WHAT THE TASK ASKS: Can you present every line of the records below as a Markdown table, with a "No." column for the row number and a "Text" column for the line, skipping blank lines and leaving the pictures out?

(Stored items)
▽

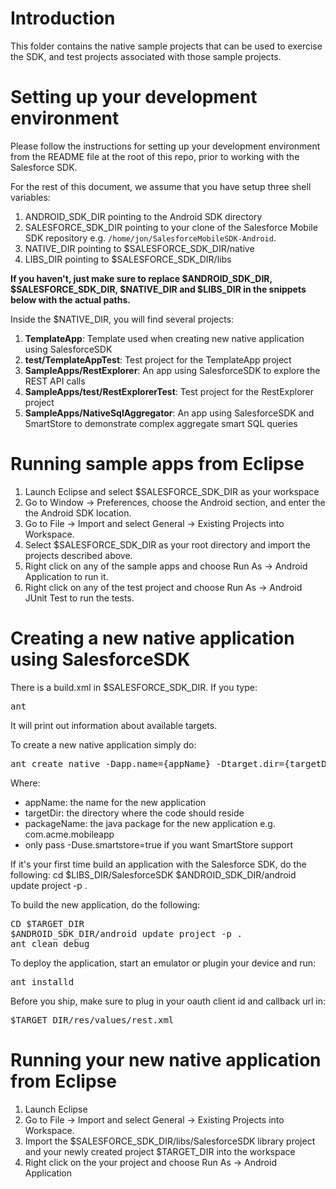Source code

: # Introduction

This folder contains the native sample projects that can be used to exercise the SDK, and test projects associated with those sample projects.

# Setting up your development environment

Please follow the instructions for setting up your development environment from the README file at the root of this repo, prior to working with the Salesforce SDK.

For the rest of this document, we assume that you have setup three shell variables:

1. ANDROID_SDK_DIR pointing to the Android SDK directory
2. SALESFORCE_SDK_DIR pointing to your clone of the Salesforce Mobile SDK repository e.g. `/home/jon/SalesforceMobileSDK-Android`.
3. NATIVE_DIR pointing to $SALESFORCE_SDK_DIR/native
4. LIBS_DIR pointing to $SALESFORCE_SDK_DIR/libs

**If you haven't, just make sure to replace $ANDROID_SDK_DIR, $SALESFORCE_SDK_DIR, $NATIVE_DIR and $LIBS_DIR in the snippets below with the actual paths.**

Inside the $NATIVE_DIR, you will find several projects:

1. **TemplateApp**: Template used when creating new native application using SalesforceSDK
2. **test/TemplateAppTest**: Test project for the TemplateApp project
3. **SampleApps/RestExplorer**: An app using SalesforceSDK to explore the REST API calls
4. **SampleApps/test/RestExplorerTest**: Test project for the RestExplorer project
5. **SampleApps/NativeSqlAggregator**: An app using SalesforceSDK and SmartStore to demonstrate complex aggregate smart SQL queries

# Running sample apps from Eclipse

1. Launch Eclipse and select $SALESFORCE_SDK_DIR as your workspace 
2. Go to Window -> Preferences, choose the Android section, and enter the the Android SDK location.
3. Go to File -> Import and select General -> Existing Projects into Workspace.
4. Select $SALESFORCE_SDK_DIR as your root directory and import the projects described above.
5. Right click on any of the sample apps and choose Run As -> Android Application to run it.
6. Right click on any of the test project and choose Run As -> Android JUnit Test to run the tests.

# Creating a new native application using SalesforceSDK

There is a build.xml in $SALESFORCE_SDK_DIR.
If you type:
<pre>
ant
</pre>

It will print out information about available targets.

To create a new native application simply do:
<pre>
ant create_native -Dapp.name={appName} -Dtarget.dir={targetDir} -Dpackage.name={packageName} [-Duse.smartstore=true]
</pre>

Where:
* appName: the name for the new application 
* targetDir: the directory where the code should reside 
* packageName: the java package for the new application e.g. com.acme.mobileapp
* only pass -Duse.smartstore=true if you want SmartStore support

If it's your first time build an application with the Salesforce SDK, do the following:
cd $LIBS_DIR/SalesforceSDK
$ANDROID_SDK_DIR/android update project -p .

To build the new application, do the following:
<pre>
CD $TARGET_DIR
$ANDROID_SDK_DIR/android update project -p .
ant clean debug
</pre>

To deploy the application, start an emulator or plugin your device and run:
<pre>
ant installd
</pre>

Before you ship, make sure to plug in your oauth client id and callback url in:
<pre>
$TARGET_DIR/res/values/rest.xml
</pre>

# Running your new native application from Eclipse

1. Launch Eclipse
2. Go to File -> Import and select General -> Existing Projects into Workspace.
3. Import the $SALESFORCE_SDK_DIR/libs/SalesforceSDK library project and your newly created project $TARGET_DIR into the workspace
4. Right click on the your project and choose Run As -> Android Application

△

EXPECTED ANSWER:
| No. | Text |
|---|---|
| 1 | Source code |
| 2 | : # Introduction |
| 3 | This folder contains the native sample projects that can be used to exercise the SDK, and test projects associated with those sample projects. |
| 4 | # Setting up your development environment |
| 5 | Please follow the instructions for setting up your development environment from the README file at the root of this repo, prior to working with the Salesforce SDK. |
| 6 | For the rest of this document, we assume that you have setup three shell variables: |
| 7 | 1. ANDROID_SDK_DIR pointing to the Android SDK directory |
| 8 | 2. SALESFORCE_SDK_DIR pointing to your clone of the Salesforce Mobile SDK repository e.g. `/home/jon/SalesforceMobileSDK-Android`. |
| 9 | 3. NATIVE_DIR pointing to $SALESFORCE_SDK_DIR/native |
| 10 | 4. LIBS_DIR pointing to $SALESFORCE_SDK_DIR/libs |
| 11 | **If you haven't, just make sure to replace $ANDROID_SDK_DIR, $SALESFORCE_SDK_DIR, $NATIVE_DIR and $LIBS_DIR in the snippets below with the actual paths.** |
| 12 | Inside the $NATIVE_DIR, you will find several projects: |
| 13 | 1. **TemplateApp**: Template used when creating new native application using SalesforceSDK |
| 14 | 2. **test/TemplateAppTest**: Test project for the TemplateApp project |
| 15 | 3. **SampleApps/RestExplorer**: An app using SalesforceSDK to explore the REST API calls |
| 16 | 4. **SampleApps/test/RestExplorerTest**: Test project for the RestExplorer project |
| 17 | 5. **SampleApps/NativeSqlAggregator**: An app using SalesforceSDK and SmartStore to demonstrate complex aggregate smart SQL queries |
| 18 | # Running sample apps from Eclipse |
| 19 | 1. Launch Eclipse and select $SALESFORCE_SDK_DIR as your workspace  |
| 20 | 2. Go to Window -> Preferences, choose the Android section, and enter the the Android SDK location. |
| 21 | 3. Go to File -> Import and select General -> Existing Projects into Workspace. |
| 22 | 4. Select $SALESFORCE_SDK_DIR as your root directory and import the projects described above. |
| 23 | 5. Right click on any of the sample apps and choose Run As -> Android Application to run it. |
| 24 | 6. Right click on any of the test project and choose Run As -> Android JUnit Test to run the tests. |
| 25 | # Creating a new native application using SalesforceSDK |
| 26 | There is a build.xml in $SALESFORCE_SDK_DIR. |
| 27 | If you type: |
| 28 | <pre> |
| 29 | ant |
| 30 | </pre> |
| 31 | It will print out information about available targets. |
| 32 | To create a new native application simply do: |
| 33 | <pre> |
| 34 | ant create_native -Dapp.name={appName} -Dtarget.dir={targetDir} -Dpackage.name={packageName} [-Duse.smartstore=true] |
| 35 | </pre> |
| 36 | Where: |
| 37 | * appName: the name for the new application  |
| 38 | * targetDir: the directory where the code should reside  |
| 39 | * packageName: the java package for the new application e.g. com.acme.mobileapp |
| 40 | * only pass -Duse.smartstore=true if you want SmartStore support |
| 41 | If it's your first time build an application with the Salesforce SDK, do the following: |
| 42 | cd $LIBS_DIR/SalesforceSDK |
| 43 | $ANDROID_SDK_DIR/android update project -p . |
| 44 | To build the new application, do the following: |
| 45 | <pre> |
| 46 | CD $TARGET_DIR |
| 47 | $ANDROID_SDK_DIR/android update project -p . |
| 48 | ant clean debug |
| 49 | </pre> |
| 50 | To deploy the application, start an emulator or plugin your device and run: |
| 51 | <pre> |
| 52 | ant installd |
| 53 | </pre> |
| 54 | Before you ship, make sure to plug in your oauth client id and callback url in: |
| 55 | <pre> |
| 56 | $TARGET_DIR/res/values/rest.xml |
| 57 | </pre> |
| 58 | # Running your new native application from Eclipse |
| 59 | 1. Launch Eclipse |
| 60 | 2. Go to File -> Import and select General -> Existing Projects into Workspace. |
| 61 | 3. Import the $SALESFORCE_SDK_DIR/libs/SalesforceSDK library project and your newly created project $TARGET_DIR into the workspace |
| 62 | 4. Right click on the your project and choose Run As -> Android Application |